***** Input material
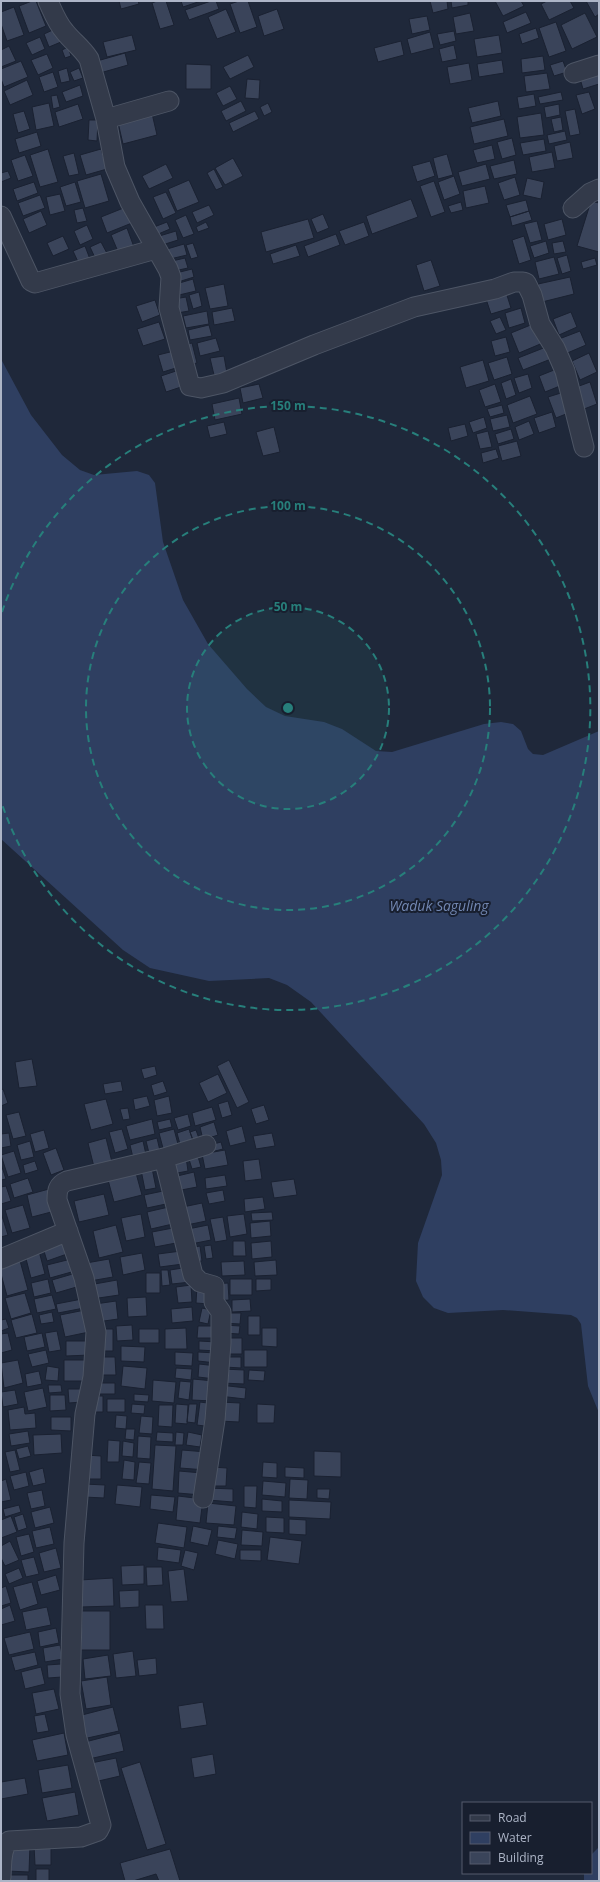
<svg xmlns="http://www.w3.org/2000/svg" width="600" height="1882" font-family="'Open Sans',sans-serif">
	<style>
		.water { fill: #2f3f61 }
		.building { fill: #3a445a; stroke: #1a2131 }
		.lines { fill: none; stroke-linecap: round; stroke-linejoin: round }
		.minor-casing { stroke: #4d5565; stroke-width: 21 }
		.minor { stroke: #333a4a; stroke-width: 19 }
		.ring { fill: none; stroke: #277f7b; stroke-width: 2; stroke-dasharray: 7 5 }
		.labels { text-anchor: middle; dominant-baseline: central; stroke-width: 4; stroke-linejoin: round; paint-order: stroke }
		.water-label { font-size: 14px; font-style: italic; fill: #7287b2; stroke: #181f2f }
		.centre { fill: #277f7b; stroke: #181f2f; stroke-width: 2 }
		.ring-label { font-size: 12px; text-anchor: middle; font-weight: bold; fill: #277f7b; stroke: #181f2f; stroke-width: 4; stroke-linejoin: round; paint-order: stroke }
	</style>
	<rect width="100%" height="100%" fill="#1f283a"/>
	<path class="water" d="M1,359l30,56 31,40 18,15 14,5 43,-4 12,4 6,8 8,59 20,58 25,44 39,45 19,18 19,9 39,6 18,7 34,22 16,1 92,-28 17,-2 12,2 8,7 7,18 5,5 10,1 56,-24v682l-11,-27 -7,-62 -4,-6 -6,-3 -68,-5 -55,3 -14,-5 -11,-11 -7,-16 2,-38 24,-68 -1,-15 -5,-17 -12,-19 -113,-122 -24,-17 -18,-7 -60,3 -59,-13 -27,-18 -122,-111z
		M599,1847v34h-15v-8h7v-18z"/>
	<path class="building" d="M32,1h4l10,25 -17,7 -10,-27z
		M119,1h19l1,3 -18,5z
		M157,1h9l8,24 -14,4 -8,-26z
		M181,1h20l-18,6z
		M211,1h5l3,8 -30,11 -4,-10z
		M239,1h9l9,26 -17,6 -10,-29z
		M430,1h17l1,8 -15,4z
		M451,1h17v4l-16,3z
		M495,1h26l3,5 -21,10z
		M547,1h23l4,7 -25,12 -8,-16z
		M586,1h13v13l-4,3z
		M14,7l10,28 -17,6 -6,-17v-12z
		M226,9l10,23 -19,7 -9,-22z
		M277,9l7,20 -20,7 -6,-20z
		M526,12l5,11 -24,10 -4,-11z
		M470,13l4,18 -18,3 -3,-17z
		M585,13l12,24 -25,12 -11,-24z
		M427,16l3,14 -18,4 -3,-15z
		M556,22l10,29 -17,6 -10,-29z
		M536,28l3,10 -17,6 -3,-10z
		M55,29l6,13 -12,5 -5,-13z
		M454,31l2,10 -16,4 -3,-11z
		M430,32l4,16 -23,6 -4,-15z
		M132,35l4,15 -29,7 -4,-15z
		M499,35l3,18 -25,4 -3,-18z
		M40,37l5,12 -13,6 -6,-12z
		M401,41l3,14 -26,7 -4,-14z
		M454,45l3,14 -15,3 -3,-13z
		M9,46l7,15 -15,6v-17z
		M68,47l3,9 -6,2 -3,-8z
		M125,53l3,12 -28,8 -3,-12z
		M47,54l6,14 -15,7 -7,-15z
		M248,55l6,12 -24,12 -7,-12z
		M543,56l2,14 -23,3 -1,-14z
		M502,60l2,13 -25,4 -2,-13z
		M21,61l7,16 -24,10 -3,-8v-10z
		M563,61l4,11 -13,4 -4,-11z
		M469,63l3,17 -22,4 -3,-17z
		M186,64l25,1v24h-25z
		M67,68l3,13 -9,2 -3,-12z
		M79,68l4,10 -9,3 -4,-9z
		M53,72l5,15 -14,5 -5,-15z
		M547,73l3,16 -24,3 -2,-16z
		M599,73v11l-16,5 -4,-14z
		M247,79l13,1 -1,19 -14,-1z
		M27,80l6,15 -23,10 -6,-14z
		M80,85l3,11 -17,6 -4,-10z
		M230,86l7,13 -14,7 -7,-13z
		M561,92l2,8 -23,4 -2,-7z
		M589,92l6,17 -13,5 -6,-19z
		M534,94l2,12 -17,3 -2,-12z
		M57,95l3,12 -7,2 -2,-13z
		M241,101l5,10 -20,10 -5,-10z
		M498,101l3,15 -29,7 -4,-15z
		M49,103l5,23 -18,4 -4,-23z
		M268,103l4,9 -8,4 -4,-9z
		M78,104l5,15 -24,8 -4,-15z
		M559,104l1,11 -14,3 -2,-11z
		M151,109l6,26 -34,9 -6,-26z
		M575,109l5,25 -10,2 -5,-25z
		M24,111l6,18 -12,4 -5,-19z
		M255,111l4,8 -26,13 -4,-9z
		M541,113l3,22 -24,3 -3,-21z
		M561,117l2,13 -9,2 -3,-13z
		M504,119l4,17 -34,8 -4,-17z
		M89,120h9l-1,21 -9,-1z
		M565,131l2,9 -18,4 -2,-9z
		M37,132l4,14 -22,7 -4,-14z
		M512,138l4,17 -14,4 -5,-17z
		M544,139l2,12 -23,4 -3,-12z
		M570,142l3,16 -16,3 -3,-15z
		M492,145l3,14 -18,4 -4,-13z
		M48,149l10,33 -18,5 -10,-32z
		M101,149l6,20 -21,6 -6,-20z
		M552,152l3,16 -23,4 -3,-15z
		M74,153l5,21 -10,2 -6,-20z
		M447,154l6,21 -15,4 -5,-21z
		M25,155l8,21 -15,5 -7,-21z
		M233,158l10,18 -18,9 -10,-17z
		M514,160l3,14 -23,5 -4,-13z
		M430,161l5,15 -18,6 -5,-16z
		M166,164l7,14 -24,11 -7,-13z
		M486,164l4,15 -28,7 -4,-14z
		M214,169l9,18 -7,3 -9,-17z
		M8,171l3,7 -10,4v-9z
		M101,174l8,27 -24,7 -8,-27z
		M454,176l6,18 -16,6 -6,-18z
		M515,177l5,18 -16,5 -6,-17z
		M527,178l17,4 -3,17 -18,-4z
		M189,180l10,22 -22,9 -9,-22z
		M434,181l11,31 -14,5 -11,-31z
		M34,182l4,11 -21,8 -4,-12z
		M75,182l6,20 -15,4 -6,-19z
		M485,186l4,17 -23,5 -3,-17z
		M166,192l10,21 -13,6 -10,-22z
		M60,194l5,17 -15,4 -4,-18z
		M40,195l5,13 -22,8 -5,-13z
		M411,199l7,18 -46,17 -6,-18z
		M526,200l3,11 -19,6 -4,-12z
		M591,201l8,2v49l-22,-6z
		M461,202l2,8 -12,3 -3,-7z
		M209,205l5,10 -17,8 -5,-11z
		M126,207l6,16 -25,10 -6,-16z
		M83,208l4,13 -10,2 -3,-13z
		M41,211l6,14 -18,8 -6,-14z
		M529,211l3,9 -20,6 -2,-9z
		M323,214l6,14 -12,5 -6,-14z
		M186,215l8,19 -11,4 -8,-18z
		M308,219l6,19 -48,14 -5,-20z
		M562,219l4,16 -18,5 -4,-16z
		M537,221l5,19 -12,3 -6,-19z
		M167,222l3,7 -14,6 -2,-8z
		M206,222l3,6 -11,4 -2,-5z
		M364,222l5,14 -24,9 -6,-14z
		M87,225l6,14 -13,6 -6,-14z
		M127,228l7,19 -15,7 -8,-19z
		M176,231l2,9 -19,6 -3,-9z
		M336,234l4,11 -32,12 -4,-11z
		M63,236l6,13 -16,7 -6,-13z
		M524,236l7,24 -12,4 -7,-24z
		M546,241l3,12 -15,5 -4,-12z
		M563,241l3,11 -12,2 -2,-11z
		M101,242l8,15 -12,5 -7,-15z
		M193,243l5,14 -7,2 -5,-14z
		M184,244l3,11 -17,4 -3,-10z
		M296,245l4,11 -27,8 -3,-10z
		M85,246l5,13 -11,5 -6,-13z
		M567,255l4,16 -9,3 -5,-16z
		M554,257l5,17 -20,5 -4,-17z
		M185,258l3,10 -14,3 -2,-10z
		M595,258l2,7 -14,4 -2,-7z
		M431,260l9,26 -16,5 -8,-26z
		M192,269l2,8 -16,5 -2,-9z
		M570,277l4,17 -32,8 -4,-18z
		M193,279l3,12 -17,4 -3,-11z
		M224,284l4,22 -18,3 -5,-21z
		M505,289l6,19 -20,6 -6,-18z
		M199,292l3,14 -9,3 -4,-14z
		M186,297l3,14 -12,2 -3,-14z
		M155,300l5,15 -18,7 -6,-16z
		M232,308l3,13 -21,4 -2,-13z
		M521,308l4,15 -16,5 -4,-15z
		M207,311l2,13 -23,4 -3,-12z
		M571,312l6,15 -18,8 -6,-16z
		M500,317l6,13 -10,4 -6,-13z
		M159,322l6,17 -22,7 -6,-17z
		M538,322l7,20 -26,11 -8,-20z
		M209,325l3,11 -22,4 -2,-10z
		M580,331l6,14 -21,9 -6,-15z
		M506,337l4,15 -15,4 -4,-15z
		M216,338l4,13 -20,5 -3,-13z
		M192,343l5,20 -9,2 -5,-20z
		M546,347l5,12 -28,11 -5,-12z
		M174,351l5,16 -16,5 -5,-17z
		M589,353l8,19 -17,8 -8,-19z
		M224,356l3,17 -13,2 -4,-17z
		M507,357l5,17 -18,6 -6,-17z
		M483,360l6,21 -23,7 -6,-21z
		M559,368l6,16 -20,8 -6,-16z
		M179,370l5,16 -18,6 -5,-16z
		M528,374l4,14 -13,5 -5,-15z
		M511,379l5,16 -10,4 -5,-16z
		M590,382l7,22 -18,7 -8,-22z
		M259,384l4,14 -20,5 -3,-15z
		M495,384l6,18 -16,5 -6,-17z
		M564,392l7,20 -15,6 -8,-21z
		M530,396l7,18 -24,9 -6,-18z
		M239,398l3,16 -27,6 -3,-16z
		M502,405l2,8 -14,4 -3,-8z
		M552,412l4,15 -17,6 -5,-15z
		M507,415l3,12 -17,4 -3,-12z
		M484,417l3,11 -14,5 -4,-11z
		M529,421l5,13 -15,6 -4,-13z
		M224,422l3,12 -17,4 -3,-12z
		M465,424l3,12 -17,5 -3,-13z
		M274,427l6,25 -17,4 -7,-24z
		M511,429l3,10 -16,5 -3,-10z
		M488,431l4,16 -12,2 -4,-15z
		M517,441l4,15 -19,5 -4,-15z
		M496,449l3,9 -16,5 -2,-10z
		M32,1059l5,27 -18,2 -4,-26z
		M229,1060l20,42 -12,6 -20,-42z
		M155,1066l2,9 -13,4 -3,-10z
		M218,1074l9,19 -19,9 -9,-19z
		M121,1081l2,10 -18,3 -2,-10z
		M163,1081l4,11 -13,4 -3,-11z
		M3,1089l5,14 -7,3v-16z
		M147,1096l3,10 -15,4 -2,-11z
		M169,1096l3,17 -15,3 -3,-16z
		M106,1099l7,25 -22,6 -7,-26z
		M228,1101l4,14 -10,3 -4,-14z
		M264,1105l5,15 -13,4 -5,-15z
		M212,1107l4,13 -21,6 -3,-13z
		M128,1108l2,11 -7,1 -3,-11z
		M19,1112l7,24 -13,3 -7,-24z
		M188,1114l3,12 -13,4 -4,-12z
		M152,1119l3,15 -25,6 -4,-14z
		M170,1119l2,8 -13,3 -2,-8z
		M214,1122l4,13 -15,5 -3,-13z
		M242,1126l4,16 -16,4 -4,-15z
		M122,1129l6,20 -13,4 -6,-21z
		M174,1129l5,19 -15,4 -5,-19z
		M189,1129l5,15 -13,4 -4,-15z
		M44,1130l5,18 -14,4 -5,-18z
		M196,1130l5,14 -6,1 -5,-13z
		M9,1133l2,13 -10,2v-14z
		M272,1133l3,13 -19,3 -3,-13z
		M106,1138l6,24 -18,5 -6,-24z
		M157,1138l4,17 -11,2 -4,-16z
		M30,1141l4,16 -13,3 -4,-15z
		M143,1141l4,18 -13,3 -4,-17z
		M221,1142l2,7 -12,3 -1,-7z
		M56,1148l8,22 -13,5 -8,-22z
		M225,1150l3,15 -23,4 -3,-15z
		M14,1151l7,22 -13,4 -7,-22z
		M197,1153l4,14 -9,2 -4,-13z
		M186,1157l2,14 -16,3 -3,-13z
		M259,1159l3,20 -17,2 -2,-20z
		M35,1161l3,9 -13,4 -2,-9z
		M1,1164l5,15 -5,1z
		M152,1168l4,20 -11,2 -4,-20z
		M194,1172l3,15 -21,4 -3,-14z
		M136,1173l6,22 -28,7 -6,-22z
		M225,1175l2,11 -21,3 -1,-11z
		M28,1178l5,14 -19,6 -4,-14z
		M294,1179l3,16 -23,3 -3,-16z
		M6,1186l5,15 -10,3v-17z
		M49,1189l6,22 -23,6 -5,-22z
		M223,1190l2,11 -16,3 -3,-11z
		M163,1191l3,13 -19,4 -3,-13z
		M104,1194l5,21 -30,7 -5,-21z
		M263,1197l2,12 -20,3 -1,-13z
		M202,1203l4,18 -24,5 -4,-18z
		M23,1205l7,23 -18,5 -7,-23z
		M173,1206l4,17 -26,6 -4,-17z
		M272,1212l1,8 -21,1 -1,-8z
		M1,1213l7,22 -7,2z
		M141,1214l4,23 -19,4 -5,-23z
		M244,1214l3,20 -17,3 -3,-21z
		M223,1217l4,23 -12,2 -5,-23z
		M270,1221l1,15 -20,2 -1,-15z
		M116,1225l7,27 -24,6 -6,-27z
		M208,1225l3,15 -25,5 -3,-15z
		M173,1228l3,15 -21,4 -3,-15z
		M63,1241l4,13 -20,7 -4,-13z
		M233,1241h12l1,15h-13z
		M271,1241l1,16 -20,2 -1,-16z
		M211,1245l2,13 -7,1 -2,-13z
		M200,1246l2,15 -11,1 -2,-14z
		M39,1251l6,23 -14,4 -6,-23z
		M181,1251l2,13 -23,3 -2,-13z
		M142,1253l3,17 -22,5 -3,-18z
		M19,1257l9,33 -21,6 -6,-22v-13z
		M71,1259l4,12 -25,7 -3,-13z
		M109,1259l4,18 -23,4 -4,-18z
		M276,1260l1,15 -22,1 -1,-14z
		M244,1261l1,14 -23,1 -1,-14z
		M189,1267l2,15 -19,2 -2,-14z
		M161,1270h7l2,15 -8,1z
		M76,1273l4,13 -24,7 -4,-13z
		M146,1273h14v20h-14z
		M48,1279l3,14 -17,4 -3,-14z
		M230,1279h22v16h-22z
		M256,1279h15v11l-15,1z
		M117,1280l2,15 -27,4 -3,-14z
		M228,1283l1,17 -14,1 -1,-17z
		M191,1285l1,17 -14,1 -2,-16z
		M197,1286l13,1 -1,17 -13,-1z
		M25,1293l6,20 -20,6 -6,-21z
		M52,1295l4,14 -19,4 -3,-14z
		M146,1297l1,19 -19,1 -1,-19z
		M82,1299l2,9 -26,5 -2,-9z
		M250,1299l1,12 -19,1v-12z
		M116,1301l2,18 -21,3 -2,-18z
		M192,1307l1,14 -21,2 -1,-14z
		M202,1308l9,2 -3,14 -9,-2z
		M85,1310l4,22 -24,5 -5,-22z
		M52,1312l2,10 -13,2 -2,-9z
		M224,1313h17l-1,11 -17,-1z
		M32,1314l5,19 -21,5 -5,-18z
		M248,1316h12v19h-12z
		M6,1319l3,9 -8,3v-11z
		M132,1325l1,15 -16,1 -1,-15z
		M224,1325l16,1 -1,8 -15,-1z
		M198,1326h20v12h-21z
		M186,1328l1,21h-22v-20z
		M262,1328h15v19l-15,-1z
		M101,1329h12v22h-12z
		M139,1329h20v14h-20z
		M57,1331l4,19 -12,2 -4,-19z
		M8,1333l4,17 -11,3v-19z
		M42,1333l3,14 -18,4 -3,-14z
		M224,1338h18v16h-17z
		M66,1341h24v14l-24,1z
		M199,1341l18,1v9l-18,-1z
		M121,1346l24,1 -1,15 -23,-1z
		M46,1350l3,13 -17,4 -4,-13z
		M244,1350h23v17h-23z
		M175,1352l18,1 -1,13 -17,-1z
		M198,1352l18,1v10l-18,-2z
		M99,1357h16l1,18h-17z
		M225,1357h16v11l-16,-1z
		M18,1360l5,23 -19,5 -3,-25z
		M64,1360h21v21h-21z
		M199,1364l18,2 -2,13 -17,-2z
		M47,1366l12,2 -1,13 -13,-1z
		M123,1366l24,2 -2,21 -24,-3z
		M176,1368l16,1 -1,11 -16,-2z
		M223,1369l21,1v14l-22,-1z
		M249,1370l16,1 -1,10 -16,-1z
		M39,1371l3,13 -15,3 -2,-13z
		M193,1379l21,2 -2,20 -20,-1z
		M153,1380l23,2 -2,21 -22,-2z
		M180,1381l11,1 -2,18 -11,-2z
		M96,1383h19v11h-18z
		M48,1385h13l1,7 -13,1z
		M220,1385l26,3 -1,11 -26,-3z
		M43,1388l4,19 -19,4 -4,-19z
		M68,1389h14v13l-13,1z
		M15,1390l3,14 -15,3 -2,-15z
		M134,1394l15,1 -1,7 -14,-1z
		M50,1395h15l1,15 -16,1z
		M90,1396h13v16h-13z
		M107,1399h18v13h-18z
		M200,1402l15,2 -3,23 -15,-2z
		M220,1402l20,1 -1,19 -20,-1z
		M132,1404l13,1 -1,9 -13,-1z
		M176,1404l12,1 -1,19 -12,-1z
		M189,1404h8l-2,19 -8,-1z
		M257,1404l18,1 -1,18h-17z
		M159,1405h14l-1,22 -14,-1z
		M24,1407l1,7 10,-1 1,15 -26,2 -2,-20z
		M116,1415l11,1 -1,13 -11,-1z
		M141,1416l12,1 -1,17 -13,-1z
		M51,1417h20v14l-20,-1z
		M126,1429h9l-1,11 -9,-1z
		M28,1431l2,12 -19,3 -2,-12z
		M157,1432l16,1v9l-17,-1z
		M176,1432l8,1 -1,12h-8z
		M188,1432l14,3 -2,12 -14,-2z
		M61,1434l1,19 -28,2 -1,-20z
		M138,1436l13,1 -1,22 -13,-1z
		M108,1440l12,1 -1,21h-12z
		M123,1441l11,2 -1,14 -11,-1z
		M155,1445l21,1 -3,45 -21,-2z
		M28,1446l3,10 -12,3 -3,-10z
		M15,1450l5,20 -10,2 -5,-20z
		M182,1450l25,2 -1,18 -26,-2z
		M314,1451l27,1v25l-27,-1z
		M86,1455l15,1v23h-16z
		M124,1460l11,2 -1,18 -12,-1z
		M139,1462l12,1 -2,21 -13,-1z
		M263,1462l14,1v15l-15,-1z
		M211,1467l16,1 -1,18h-16z
		M285,1467l19,1v10l-19,-1z
		M43,1468l3,15 -13,3 -4,-14z
		M179,1471l23,2 -1,22 -23,-2z
		M26,1472l3,14 -15,4 -4,-14z
		M6,1479l5,21 -10,2v-21z
		M290,1479l18,1 -1,19 -18,-1z
		M263,1481l23,2 -1,14 -23,-2z
		M84,1484l21,1 -1,13 -20,-1z
		M117,1485l25,2 -2,20 -25,-3z
		M244,1486h13l-1,22 -12,-1z
		M208,1488l25,1v13l-25,-2z
		M317,1489h13l-1,10 -12,-1z
		M42,1490l3,16 -14,3 -4,-16z
		M151,1495l24,2 -2,15 -23,-3z
		M178,1496l25,3 -3,24 -24,-3z
		M262,1499l20,2v11l-20,-1z
		M289,1500l42,2 -1,17 -41,-2z
		M208,1503l28,3 -2,19 -28,-2z
		M19,1505l2,7 -16,5 -2,-8z
		M50,1507l4,16 -19,5 -4,-16z
		M242,1512l16,2 -1,15 -16,-2z
		M23,1514l4,14 -9,3 -4,-14z
		M11,1516l6,16 -16,6v-18z
		M266,1517l18,1v15l-18,-1z
		M289,1519l17,1v15l-17,-1z
		M158,1523l29,4 -3,21 -29,-5z
		M193,1526l19,4 -4,16 -18,-4z
		M218,1526l19,2 -2,11 -18,-2z
		M50,1527l4,17 -18,4 -4,-17z
		M242,1530l21,2 -1,14 -21,-1z
		M29,1534l5,18 -13,4 -5,-19z
		M270,1537l32,4 -3,23 -32,-4z
		M218,1540l20,4 -3,15 -20,-5z
		M10,1541l9,19 -14,6 -4,-8v-12z
		M158,1547l23,3 -2,13 -22,-3z
		M56,1548l5,20 -17,4 -5,-19z
		M185,1550l13,3 -4,17 -13,-4z
		M240,1550h21v11l-21,-1z
		M34,1557l5,17 -13,3 -5,-17z
		M144,1565v19l-22,1 -1,-19z
		M146,1567h16l1,18 -16,1z
		M19,1568l4,10 -14,6 -4,-10z
		M184,1569l4,32 -17,1 -3,-31z
		M56,1575l4,15 -19,5 -4,-14z
		M113,1578l1,28 -33,1 -1,-27z
		M32,1582l6,22 -18,6 -7,-23z
		M6,1586l5,17 -10,3v-18z
		M139,1590v17l-19,1 -1,-17z
		M10,1605l5,16 -14,4v-16z
		M145,1605h18l1,24h-18z
		M47,1607l4,18 -25,5 -4,-18z
		M82,1611h28v39h-29z
		M56,1628l3,15 -19,4 -2,-15z
		M30,1632l4,17 -25,6 -5,-17z
		M60,1645l3,14 -18,3 -2,-14z
		M133,1651l3,25 -20,2 -3,-24z
		M35,1652l3,13 -23,6 -4,-14z
		M108,1655l3,21 -26,3 -2,-20z
		M156,1658l1,16 -18,2 -2,-16z
		M61,1664l1,13 -14,1 -1,-13z
		M41,1667l4,17 -20,5 -4,-17z
		M107,1677l4,28 -25,4 -5,-28z
		M54,1689l5,20 -23,5 -4,-21z
		M203,1702l4,23 -26,4 -3,-23z
		M113,1707l6,24 -36,8 -5,-23z
		M45,1714l4,17 -12,2 -3,-17z
		M64,1733l4,22 -31,6 -5,-21z
		M120,1733l4,18 -35,8 -4,-17z
		M213,1754l3,20 -22,4 -3,-20z
		M116,1758l4,18 -30,7 -4,-19z
		M140,1762l26,82 -19,6 -26,-82z
		M68,1765l4,23 -30,5 -4,-23z
		M25,1778l3,16 -27,5v-17z
		M75,1792l4,23 -32,6 -5,-23z
		M8,1844l22,1 -1,27 -22,-1z
		M34,1845h17v20h-16z
		M170,1849l10,32h-21l-3,-7 -23,7h-8l-5,-18z
		M36,1869h13v12h-13z
		M7,1875h21v6h-21z"/>
	<g class="lines">
		<g class="minor-casing">
			<path id="minor" d="M48,1c5,11 9,22 17,31 8,10 17,16 24,27l17,60 9,48 15,35 38,67 3,8 -2,31 21,78 11,2 22,-5 91,-38 100,-38 81,-18 19,-7h9l3,1 6,12 8,29 15,24 10,23 19,76
				M574,73l25,-8
				M106,119l63,-18
				M573,208l17,-15 9,-4
				M1,216l30,65 4,2 121,-34
				M164,1158l29,117 7,7 14,4v16l7,10v31l-6,77 -12,78
				M1,1259l67,-28
				M1,1877c1,-12 -1,-28 8,-36l72,-4 17,-6 3,-6 -25,-90 -6,-41 4,-151 11,-129 8,-37 3,-45 -12,-54 -27,-78c0,-10 1,-15 10,-19l97,-23 42,-13"/>
		</g>
		<use href="#minor" class="minor"/>
	</g>
	<circle cx="288" cy="708" r="101" fill="#277f7b" fill-opacity=".12"/>
	<g class="ring">
		<circle cx="288" cy="708" r="101"/>
		<circle cx="288" cy="708" r="202"/>
		<path d="M2 612A302 302 0 1 1 2 804"/>
	</g>
	<g class="labels">
		<g class="water-label">
			<text x="439" y="905">Waduk Saguling</text>
		</g>
	</g>
	<circle cx="288" cy="708" r="6" class="centre"/>
	<g class="ring-label">
		<text x="288" y="410">150 m</text>
		<text x="288" y="510">100 m</text>
		<text x="288" y="611">50 m</text>
	</g>
	<rect width="600" height="1882" fill="none" stroke="#adb5c7" stroke-width="4"/>
	<rect x="462" y="1802" width="130" height="72" fill="#181f2f" stroke="#545b6c"/>
	<rect x="470" y="1815" width="20" height="6" fill="#333a4a" stroke="#545b6c"/>
	<text x="498" y="1822" font-size="12" fill="#adb5c7">Road</text>
	<rect x="470" y="1832" width="20" height="12" fill="#2f3f61" stroke="#545b6c"/>
	<text x="498" y="1842" font-size="12" fill="#adb5c7">Water</text>
	<rect x="470" y="1852" width="20" height="12" fill="#3a445a" stroke="#545b6c"/>
	<text x="498" y="1862" font-size="12" fill="#adb5c7">Building</text>
</svg>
**********
From the data above, copy each line that has the string "circle".

(Response to the exercise):
	<circle cx="288" cy="708" r="101" fill="#277f7b" fill-opacity=".12"/>
		<circle cx="288" cy="708" r="101"/>
		<circle cx="288" cy="708" r="202"/>
	<circle cx="288" cy="708" r="6" class="centre"/>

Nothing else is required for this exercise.